Et toi, qu’en penses-tu ?
Lénaïk travaille dans l’industrie de la technologie de l’information et de la communication depuis une décennie. Il livre son point de vue sur l’impact des moyens numériques sur notre quotidien.

Jeune adulte, je m’ouvre sur la société et décide de m’informer. Je me rappelle même avoir paramétré manuellement un service d’agrégateur de flux RSS 1 afin de surveiller les publications d’une centaine de sites web, aussi bien des sites d’information que des blogs d’opinion. La sensation de ne plus être « largué » face à l’actualité est agréable et cette veille quotidienne nourrit autant mes interactions personnelles que professionnelles.

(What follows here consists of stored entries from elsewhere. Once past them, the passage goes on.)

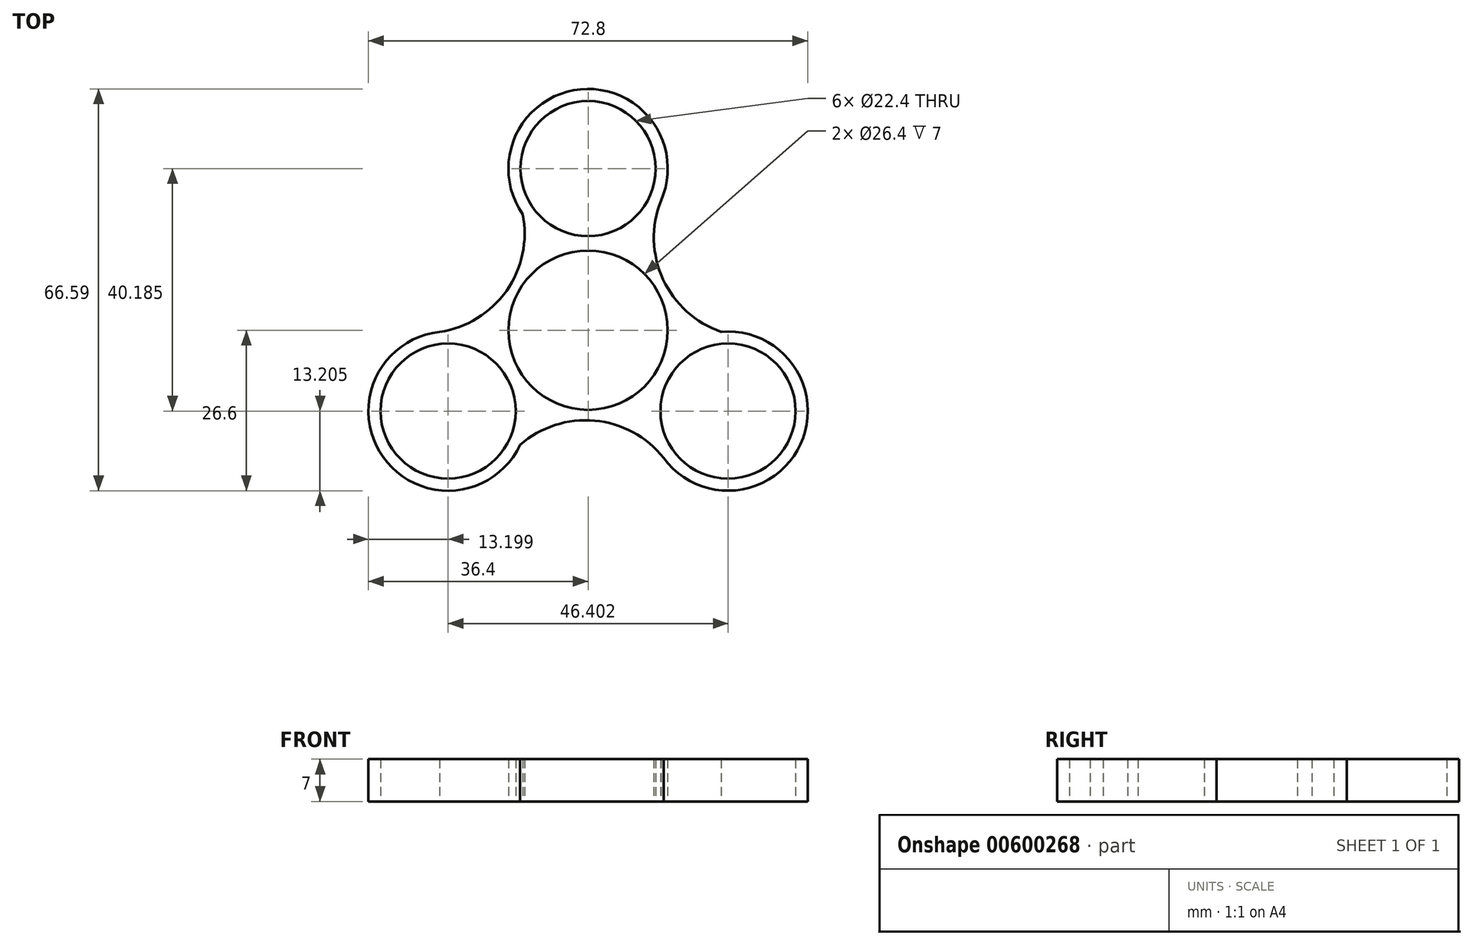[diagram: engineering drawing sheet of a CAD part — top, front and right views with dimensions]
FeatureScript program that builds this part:
annotation { "Feature Type Name" : "Feature", "Feature Type Description" : "" }
export const myFeature = defineFeature(function(context is Context, id is Id, definition is map)
    precondition{}
    {
        {
            var Q0;
            Q0=qCreatedBy(makeId("Top.planeOp"),FACE);
            var sketch = newSketch(context, id + "F0", { "sketchPlane" : qUnion([Q0])});
            skCircle(sketch, "E0", {"center": v(0, 0) * mm, "radius": 11.2 * mm});
            skCircle(sketch, "E1", {"center": v(0, 0) * mm, "radius": 13.2 * mm});
            skCircle(sketch, "E2", {"center": v(0, 26.8) * mm, "radius": 11.2 * mm});
            skArc(sketch, "E3", {"start": v(12.06, 21.42) * mm, "mid": v(-1.25, 39.93) * mm, "end": v(-10.83, 19.24) * mm});
            skCircle(sketch, "E4.1.0", {"center": v(-23.2, -13.4) * mm, "radius": 11.2 * mm});
            skArc(sketch, "E4.1.1", {"start": v(-24.58, -0.27) * mm, "mid": v(-33.95, -21.05) * mm, "end": v(-11.25, -19) * mm});
            skCircle(sketch, "E4.2.0", {"center": v(23.2, -13.4) * mm, "radius": 11.2 * mm});
            skArc(sketch, "E4.2.1", {"start": v(12.52, -21.16) * mm, "mid": v(35.2, -18.88) * mm, "end": v(22.08, -0.24) * mm});
            skArc(sketch, "E5", {"start": v(12.06, 21.42) * mm, "mid": v(12.43, 8.45) * mm, "end": v(22.08, -0.24) * mm});
            skArc(sketch, "E6.1.0", {"start": v(-24.58, -0.27) * mm, "mid": v(-13.53, 6.54) * mm, "end": v(-10.83, 19.24) * mm});
            skArc(sketch, "E6.2.0", {"start": v(12.52, -21.16) * mm, "mid": v(1.1, -14.99) * mm, "end": v(-11.25, -19) * mm});
            skSolve(sketch);
        }
        {
            var Q0;
            Q0=makeQuery(id+"F0.imprint","IMPRINT",FACE,{"disambiguationData":[TD([[makeQuery(id+"F0.imprint","IMPRINT",EDGE,{"derivedFrom":sQuery(id+"F0.wireOp",EDGE,"E1")}),-1.0]])]});
            extrude(context, id + "F1", {"entities" : qUnion([Q0]), "depth" : 7 * mm, "offsetDistance" : 25 * mm});
        }
    });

Pour autant, l’accès à l’information ne suffit pas pour la décrypter, il s’agit de construire un esprit critique, de choisir les sources et de les confronter pour se faire son propre avis. De même, alors que je me fie les yeux fermés à une poignée de médias à forte réputation, je constate que si certains médias tendent vers une objectivité parfaite, celle-ci est difficile à atteindre tant les intérêts économiques, politiques, etc. sont présents. Je découvre par exemple sur un site internet – qui représente pour moi une référence à suivre – que certains articles font l’objet d’une guerre d’édition entre plusieurs contributeurs, je me rends compte que l’information est un enjeu permanent et que la notion de vérité n’est pas aussi binaire qu’elle y paraît.

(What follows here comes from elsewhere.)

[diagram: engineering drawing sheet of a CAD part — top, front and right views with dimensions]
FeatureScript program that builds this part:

Plus notre société accélère par le biais de technologies toujours plus puissantes mises à disposition du grand public, plus l’être humain se retrouve face à ses responsabilités : suis-je autonome dans la construction de mon opinion ? Suis-je à la merci des algorithmes des réseaux sociaux, qui me suggèrent toujours les mêmes types de contenus ? Ai-je encore la capacité de dialoguer et d’argumenter face à quelqu’un qui n’a pas le même avis que moi ? Ces questions sont autant de garde-fous que j’applique à moi-même régulièrement. Les adolescents et jeunes adultes ont, pour la plupart, un atout face aux aînés : leur capacité à prendre en main sans effort les nouvelles technologies, qui sont profondément médiatiques.
Aujourd’hui, un nombre croissant de jeunes s’informent directement depuis les applications d’IA ou les réseaux sociaux de vidéos. Demain, allons-nous nous informer comme le font déjà les Nord-Américains directement sur des plateformes de prédictions d’actualité ? La capacité à s’adapter est un atout de la jeunesse, mais aussi une responsabilité : allons-nous laisser nos parents ou grands-parents être trompés par des fake news, une tentative de phishing 2 ou un deepfake 3 sur les réseaux sociaux ? S’éduquer à l’image et construire son opinion sont autant de manières de combattre l’un des trois poisons 4 : l’ignorance.